Consistency of Lore and Related Issues

(Nitpicking)

As I'm currently writing an AAR series, I find myself making up a lot of lore to fill in the gaps of our knowledge about alien civilizations.

One of the things that immediately stuck out to me is the month names. January is a human month, but no matter what race I pick I start out on Jan 7, 2307 (with turn-as-date enabled). For the purpose of my AAR, I decided to call this "Janubria" and place it mid-summer. It would be a little preposterous, however, if ALL the races just happened to have months that had abbreviations that perfectly matched.

Maybe this is something the developers could think about fixing.

I won't bring up the fact that the duration of a "month" varies based upon your planet's orbit, or that some cultures go by lunar months. I'm trying to keep things simple.

Perhaps another solution would be to put something in the official lore that said that the Galactic Council of Civilizations (which was a real thing in GC3) determined that as a matter of international convenience, time should be reckoned according to Earth time, in honor of the humans inventing hyperdrive. (If this is already the case, I apologize; but I haven't found anything like that on any wiki.)

I would put that concept in my lore for my own AAR, except that I haven't met the humans yet. I don't even know if there are any humans in my game!

12,698 views 7 replies
Reply #1 Top

Also, does anyone know why my avatar photo isn't showing up? I'm trying to get in character for my AAR.

At first, I thought that it I needed to resize my photo to 100 x 100 but I did that, and it still won't show up.

Reply #2 Top

Quoting Arcean_Endgame, reply 1

Also, does anyone know why my avatar photo isn't showing up? I'm trying to get in character for my AAR.

At first, I thought that it I needed to resize my photo to 100 x 100 but I did that, and it still won't show up.
End of Arcean_Endgame's quote

If you are talking about your forum avatar it looks good to me.

 

On the date question in your first post, you are the first to mention it that I can recall.

Just as personnel preference, I would rather have that area as the turns option, as the date to me is unimportant.   

Reply #3 Top

Well, I agree with you there.

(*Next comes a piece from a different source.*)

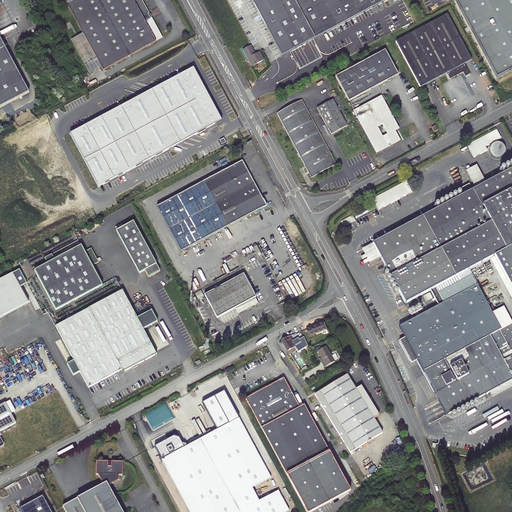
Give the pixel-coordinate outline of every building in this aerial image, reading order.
[(64,0),(103,70),(162,38),(152,18),(150,18),(150,17),(151,16),(150,13),(148,14),(148,13),(149,13),(141,0),(136,0),(134,1),(132,0),(64,0)] [(250,0),(281,56),(333,28),(347,21),(354,34),(361,31),(362,29),(356,16),(385,0),(250,0)] [(511,0),(455,0),(497,78),(511,70),(511,0)] [(464,64),(466,63),(472,60),(447,14),(395,42),(420,87),(447,73),(450,79),(463,72),(465,77),(469,74),(464,64)] [(333,30),(329,33),(335,44),(339,41),(333,30)] [(0,107),(29,92),(0,39),(0,107)] [(250,46),(242,50),(251,66),(256,64),(263,60),(259,52),(255,54),(250,46)] [(349,101),(398,75),(385,50),(336,77),(349,101)] [(216,125),(187,73),(70,136),(99,189),(216,125)] [(396,124),(381,97),(354,111),(377,153),(400,141),(395,131),(392,126),(396,124)] [(333,100),(317,108),(331,135),(347,126),(333,100)] [(302,101),(277,114),(306,169),(311,178),(336,164),(302,101)] [(499,129),(467,144),(473,157),(488,150),(493,160),(509,153),(504,142),(499,144),(498,141),(503,138),(499,129)] [(181,252),(242,219),(262,208),(267,206),(242,161),(156,206),(181,252)] [(511,167),(486,181),(511,230),(511,167)] [(511,230),(486,181),(428,213),(461,274),(468,270),(494,256),(496,260),(501,259),(511,253),(511,230)] [(372,197),(377,209),(411,193),(405,182),(372,197)] [(461,274),(428,213),(372,244),(405,304),(430,291),(461,274)] [(354,214),(341,221),(344,226),(357,220),(354,214)] [(134,223),(116,232),(139,275),(145,272),(148,278),(160,272),(134,223)] [(47,264),(34,271),(56,312),(103,286),(92,267),(99,263),(98,262),(101,261),(100,259),(97,260),(91,249),(84,252),(81,246),(54,261),(47,264)] [(511,261),(511,253),(501,259),(496,260),(503,274),(502,266),(510,262),(511,261)] [(52,255),(44,259),(47,264),(54,261),(52,255)] [(489,308),(487,304),(476,284),(438,305),(399,326),(405,337),(399,340),(411,363),(417,360),(446,415),(490,391),(511,379),(511,261),(510,262),(502,266),(503,274),(511,289),(511,355),(503,360),(501,356),(510,351),(499,330),(501,329),(492,313),(489,308)] [(438,305),(476,284),(468,270),(461,274),(430,291),(438,305)] [(0,317),(28,303),(13,274),(0,280),(0,317)] [(243,274),(204,295),(217,318),(256,297),(243,274)] [(131,307),(122,290),(55,326),(88,387),(121,369),(123,372),(156,354),(143,330),(150,326),(138,303),(131,307)] [(323,322),(306,329),(309,337),(314,335),(313,334),(326,328),(323,322)] [(281,342),(288,355),(297,351),(297,352),(301,350),(298,345),(295,346),(289,336),(282,339),(281,342)] [(324,362),(322,364),(324,367),(335,361),(326,346),(321,349),(317,351),(321,358),(324,362)] [(360,402),(356,389),(348,377),(347,374),(314,395),(350,453),(375,437),(368,435),(360,418),(370,413),(364,400),(360,402)] [(299,408),(283,378),(267,387),(266,386),(250,394),(251,396),(245,399),(307,511),(311,511),(351,491),(304,405),(299,408)] [(511,379),(490,391),(492,396),(511,385),(511,379)] [(361,386),(356,389),(360,402),(364,400),(370,413),(360,418),(368,435),(375,437),(382,433),(374,418),(379,415),(377,411),(376,410),(374,407),(374,405),(373,405),(371,403),(372,401),(371,398),(368,398),(367,396),(367,394),(366,394),(364,390),(364,389),(363,387),(362,387),(361,386)] [(228,402),(230,398),(230,397),(227,394),(223,393),(220,395),(219,398),(221,402),(224,403),(228,402)] [(10,401),(5,403),(11,413),(15,411),(10,401)] [(0,447),(3,446),(4,444),(0,436),(0,431),(16,423),(11,413),(5,403),(0,405),(0,447)] [(244,428),(238,418),(211,433),(204,437),(196,441),(189,445),(162,460),(189,511),(206,511),(271,478),(244,429),(247,428),(246,427),(244,428)] [(104,461),(96,461),(96,474),(98,474),(103,484),(63,506),(65,511),(122,511),(108,486),(119,480),(119,475),(122,475),(123,462),(115,462),(115,460),(104,459),(104,461)] [(51,511),(39,490),(32,494),(31,497),(29,498),(28,496),(23,498),(24,501),(13,507),(15,511),(51,511)] [(238,511),(285,511),(288,511),(278,491),(238,511)] [(11,505),(13,507),(24,501),(23,498),(11,505)]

I use turns when I just want to do a normal playthrough. But since I'm attempting some level of immersion into the game, I decided to switch back to dates for the purpose of this game. 

Reply #4 Top

If you still can't see your avatar here (it looks fine to me), try logging out of the forums and then logging back in.

Reply #5 Top

Quoting Publius, reply 4

If you still can't see your avatar here (it looks fine to me), try logging out of the forums and then logging back in.
End of Publius's quote

Thanks for the recommendation. I tried it, but it still didn't work. I guess as long as you guys can see it, that's good enough.

Reply #6 Top

I've renamed this thread because I think this post belongs here.

Take a look at these two photos.

 

 

Although one hex in the first photo is partially occluded by the Sun, you can tell that Earth is four tiles distant. In the second photo, Caridea is also four tiles away from Atakoraka. This means the actual distances represented would have to be roughly equivalent. However, Atakoraka is a blue star whereas Sol is a yellow star. Blue stars burn much hotter than yellow stars. If the distance between Caridea and Atakoraka were even close to the distance between Earth to the Sun, the Festron would all be burnt to a crisp. These three planets--Caridea, Scarab and Neken--are all inhospitable for organic life.

Now, being my own worst critic, I have to nitpick on my nitpicking. It's possible that as an aquatic species the Festron live on the bottom of their oceans, and so are protected from the intense heat of their sun. I don't think that this theory stands up to scrutiny, however, because the tiles you have available for improvements don't appear to be on the bottom of the ocean. Additionally, the Festron are known to drop lone individuals onto alien planets, or so the lore says. That definitely seems more like the behavior of an amphibious species than a bottom-of-the-ocean species. Also, before I noticed the blue star thing, I had already written out an entire history of the Festron as an amphibious species, so I'm kind of invested at this point. . . .

Actually, it makes no difference for my AAR, since the whole thing happens in your imagination. But future AAR-writers might not have that luxury. Someone at Stardock should really get on this and fix all these plot holes! This has got to be a top priority! (sarcastic emoji)

Reply #7 Top

In my head cannon, a hex doesn't represent X light years, but rather X units of hyperdrive travel, and hyperdrive is affected by things like gravity. So 3 hexs from a blue star might actually be significantly farther than 3 hexes from a yellow star, etc.